Iparraguirre told the investigator he did not discuss with Simmons the advice she gave Roberts and that his meeting with Simmons was "basically her venting to me" about her displeasure with Roberts' actions. He said he and Simmons had a good working relationship.

> Iparraguirre was viewed by many subordinates as autocratic and intimidating to a degree it harmed the agency's work. A July 2015 employee survey closed with the open-ended question, "What one or two suggestions do you have to help the lottery improve?" In response, 10 employees specifically named Iparraguirre as an impediment. According to the investigative report, they wrote suggestions including: "I think [Iparraguirre] has created an environment of fear, is unapproachable, and makes too many emotional decisions"; "Unfortunately, I find the deputy director's management style intimidating and autocratic"; "Please do something about the behavior of the Deputy Director. He is condescending and treats people unfairly"; "It's demeaning and totally deflating to hear the Deputy Director criticize mid-level and executive employees..."; "It seems that [Iparraguirre] prefers to lead through instilling fear in others and has inserted himself in areas of the organization that are outside the scope of his role."

Iparraguirre said Monday he was seen as autocratic and threatening because he pushed so hard to get the operating system upgrade done well and on time -- an approach he said was new at the lottery and held accountable some inefficient bureaucrats who worked there.

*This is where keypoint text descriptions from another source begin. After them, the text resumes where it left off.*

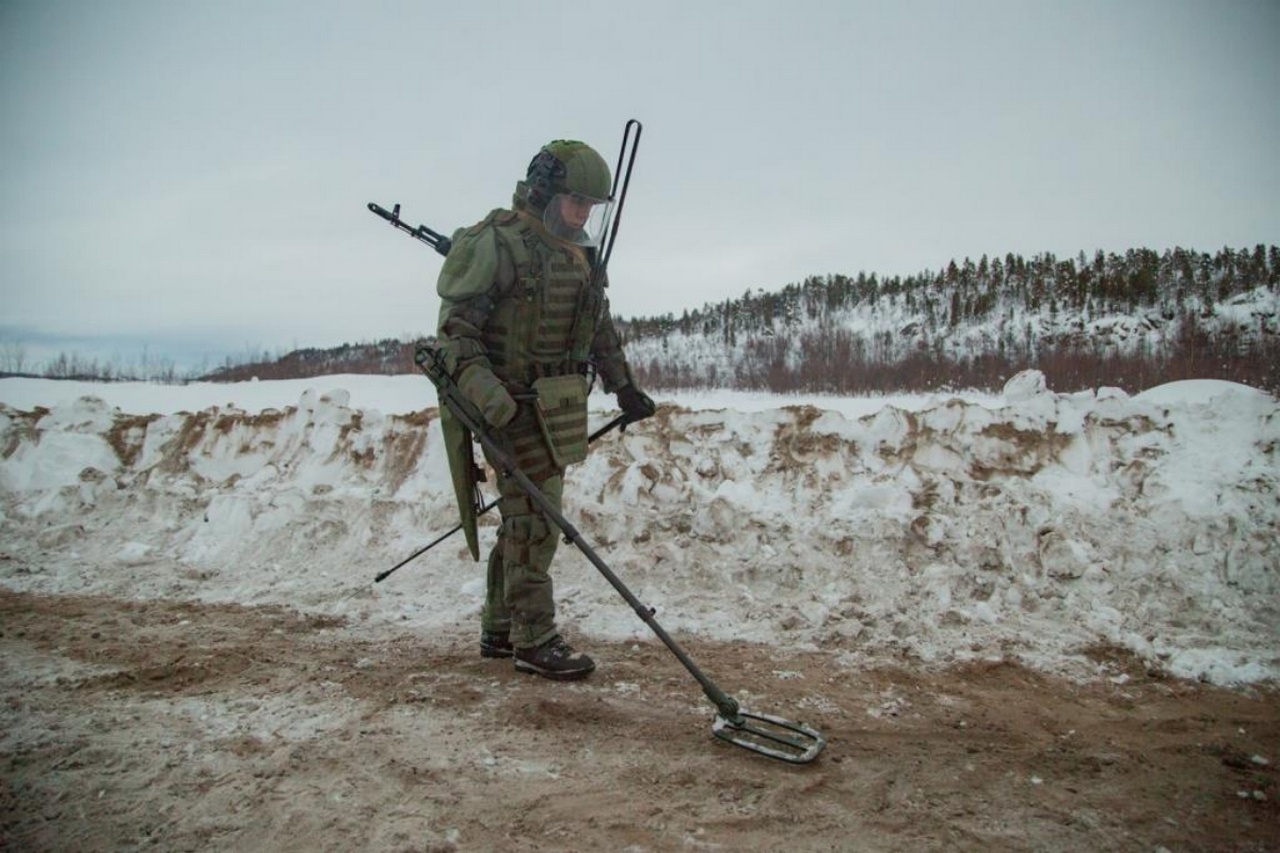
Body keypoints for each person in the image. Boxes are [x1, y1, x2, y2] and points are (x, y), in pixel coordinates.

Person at [434, 139, 656, 680]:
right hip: (509, 404)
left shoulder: (578, 254)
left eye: (590, 206)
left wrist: (622, 385)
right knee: (536, 520)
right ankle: (535, 638)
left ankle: (501, 625)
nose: (583, 214)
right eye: (576, 201)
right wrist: (492, 400)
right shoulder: (498, 244)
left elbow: (595, 324)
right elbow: (455, 337)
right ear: (545, 194)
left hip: (555, 406)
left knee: (523, 517)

Roberts, a Republican and former state labor commissioner, was appointed lottery chief by then-Gov. John Kitzhaber. Kitzhaber's top lawyer, Liani Reeves, urged Roberts to pick Iparraguirre as his deputy and, after meeting him, Roberts did. Both men started work at lottery headquarters on Dec. 2, 2013.

In separate interviews, both men at times highly praised each other's work and said they frequently worked as a strong and mutually respectful team. Iparraguirre said he remains fiercely proud of the way the two of them led the video lottery modernization project.

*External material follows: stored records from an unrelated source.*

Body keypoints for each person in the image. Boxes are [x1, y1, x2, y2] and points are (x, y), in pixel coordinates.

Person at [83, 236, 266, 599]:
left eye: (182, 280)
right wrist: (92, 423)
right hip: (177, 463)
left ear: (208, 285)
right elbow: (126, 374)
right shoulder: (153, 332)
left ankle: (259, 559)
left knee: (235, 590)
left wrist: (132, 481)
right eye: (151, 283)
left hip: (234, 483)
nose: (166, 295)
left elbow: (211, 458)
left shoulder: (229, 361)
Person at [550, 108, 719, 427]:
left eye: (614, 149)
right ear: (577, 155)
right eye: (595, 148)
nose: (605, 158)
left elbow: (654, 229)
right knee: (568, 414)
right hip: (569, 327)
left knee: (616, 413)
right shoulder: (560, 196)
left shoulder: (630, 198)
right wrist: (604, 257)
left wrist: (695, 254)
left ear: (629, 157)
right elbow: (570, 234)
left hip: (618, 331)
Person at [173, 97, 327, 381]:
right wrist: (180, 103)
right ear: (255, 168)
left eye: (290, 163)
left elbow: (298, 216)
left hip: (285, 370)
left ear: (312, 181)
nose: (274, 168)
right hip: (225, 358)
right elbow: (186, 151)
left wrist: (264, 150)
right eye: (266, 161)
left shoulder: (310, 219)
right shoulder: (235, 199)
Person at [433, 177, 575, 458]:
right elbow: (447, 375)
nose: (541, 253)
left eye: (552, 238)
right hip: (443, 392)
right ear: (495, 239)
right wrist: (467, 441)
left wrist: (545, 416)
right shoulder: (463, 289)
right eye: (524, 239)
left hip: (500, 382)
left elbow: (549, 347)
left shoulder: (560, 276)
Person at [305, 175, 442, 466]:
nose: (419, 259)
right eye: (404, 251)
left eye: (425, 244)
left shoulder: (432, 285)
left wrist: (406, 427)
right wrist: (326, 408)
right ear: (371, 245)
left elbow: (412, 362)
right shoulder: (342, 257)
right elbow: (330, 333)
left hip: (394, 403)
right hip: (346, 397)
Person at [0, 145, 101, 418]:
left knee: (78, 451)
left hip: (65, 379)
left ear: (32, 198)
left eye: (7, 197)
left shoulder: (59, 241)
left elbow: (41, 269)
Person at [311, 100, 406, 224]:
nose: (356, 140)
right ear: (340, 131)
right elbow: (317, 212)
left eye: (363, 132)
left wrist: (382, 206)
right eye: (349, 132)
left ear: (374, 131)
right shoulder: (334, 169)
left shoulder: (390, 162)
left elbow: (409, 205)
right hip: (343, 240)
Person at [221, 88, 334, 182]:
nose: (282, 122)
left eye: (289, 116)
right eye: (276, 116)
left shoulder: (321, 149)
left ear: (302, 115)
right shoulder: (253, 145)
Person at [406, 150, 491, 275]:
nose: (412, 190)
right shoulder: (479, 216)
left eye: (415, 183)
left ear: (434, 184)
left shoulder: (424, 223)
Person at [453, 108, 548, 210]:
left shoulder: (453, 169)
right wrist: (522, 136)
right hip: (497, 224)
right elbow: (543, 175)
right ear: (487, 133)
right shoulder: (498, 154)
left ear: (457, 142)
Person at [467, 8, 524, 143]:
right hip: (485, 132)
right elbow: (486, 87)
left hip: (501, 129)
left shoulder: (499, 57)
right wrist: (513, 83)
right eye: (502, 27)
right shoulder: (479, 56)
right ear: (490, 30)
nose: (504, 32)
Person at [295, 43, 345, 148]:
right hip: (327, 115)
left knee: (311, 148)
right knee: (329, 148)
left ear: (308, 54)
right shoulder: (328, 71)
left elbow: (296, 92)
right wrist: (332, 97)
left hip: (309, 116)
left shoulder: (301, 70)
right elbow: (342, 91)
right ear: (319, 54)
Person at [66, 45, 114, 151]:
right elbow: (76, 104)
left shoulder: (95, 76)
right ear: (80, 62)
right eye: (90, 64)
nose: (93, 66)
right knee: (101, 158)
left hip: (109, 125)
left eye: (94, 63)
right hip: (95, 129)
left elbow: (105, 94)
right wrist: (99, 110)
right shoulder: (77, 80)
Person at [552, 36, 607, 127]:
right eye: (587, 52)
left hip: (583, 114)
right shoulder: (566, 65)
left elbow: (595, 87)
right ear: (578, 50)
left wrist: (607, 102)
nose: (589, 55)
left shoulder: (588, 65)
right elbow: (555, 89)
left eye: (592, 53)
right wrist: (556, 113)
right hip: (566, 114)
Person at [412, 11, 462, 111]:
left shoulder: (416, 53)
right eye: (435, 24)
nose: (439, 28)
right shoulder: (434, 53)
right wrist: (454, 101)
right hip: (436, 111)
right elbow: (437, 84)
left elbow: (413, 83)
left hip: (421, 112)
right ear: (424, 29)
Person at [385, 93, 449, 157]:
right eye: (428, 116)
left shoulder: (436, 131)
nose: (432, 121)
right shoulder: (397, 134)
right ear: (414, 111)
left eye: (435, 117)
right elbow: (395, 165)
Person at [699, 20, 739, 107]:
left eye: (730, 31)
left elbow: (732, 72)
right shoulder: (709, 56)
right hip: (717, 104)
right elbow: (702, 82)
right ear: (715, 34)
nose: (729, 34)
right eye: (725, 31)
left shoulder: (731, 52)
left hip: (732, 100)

"I am very proud of the work that Jack and I did," he said. "I think we did the right thing for the state and the agency, and I am completely disappointed in the investigation."

In his final months and days at the lottery, Iparraguirre was upset with Roberts over at least two personnel moves. He opposed Roberts' choice for a high-level position at the lottery and Roberts' move to pay an employee who had submitted his retirement plans to leave two months early.

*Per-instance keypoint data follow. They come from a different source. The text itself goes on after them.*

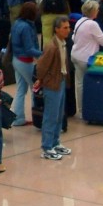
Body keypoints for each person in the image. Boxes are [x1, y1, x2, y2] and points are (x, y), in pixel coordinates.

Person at [36, 16, 73, 161]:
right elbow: (41, 66)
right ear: (56, 29)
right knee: (50, 116)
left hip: (61, 81)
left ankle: (55, 142)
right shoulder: (51, 47)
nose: (68, 30)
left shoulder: (63, 43)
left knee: (59, 115)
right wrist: (41, 80)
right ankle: (46, 147)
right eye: (65, 28)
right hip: (52, 84)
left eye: (68, 27)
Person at [71, 0, 103, 121]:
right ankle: (91, 108)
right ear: (93, 11)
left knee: (79, 84)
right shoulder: (93, 24)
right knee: (93, 84)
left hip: (75, 55)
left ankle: (81, 110)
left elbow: (73, 37)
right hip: (87, 59)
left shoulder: (79, 21)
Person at [10, 1, 42, 126]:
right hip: (25, 61)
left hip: (16, 59)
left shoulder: (17, 23)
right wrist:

So Iparraguirre contacted most of Roberts' bosses -- members of the five-person commission that oversees lottery operations. He urged them to oppose Roberts' choice for the high-level position and to consider ousting him because of it, and he took those same concerns to Brown's public safety policy adviser and her top lawyer.

When Roberts' put him on leave over the harassment allegation, that was the final straw for Iparraguirre, and he urged the governor's staffers to reinstate him and oust Roberts.

Through her chief of staff, Brown did ask Roberts to reinstate Iparraguirre, but Roberts refused. Brown fired Roberts the next day without ever discussing the matter with him.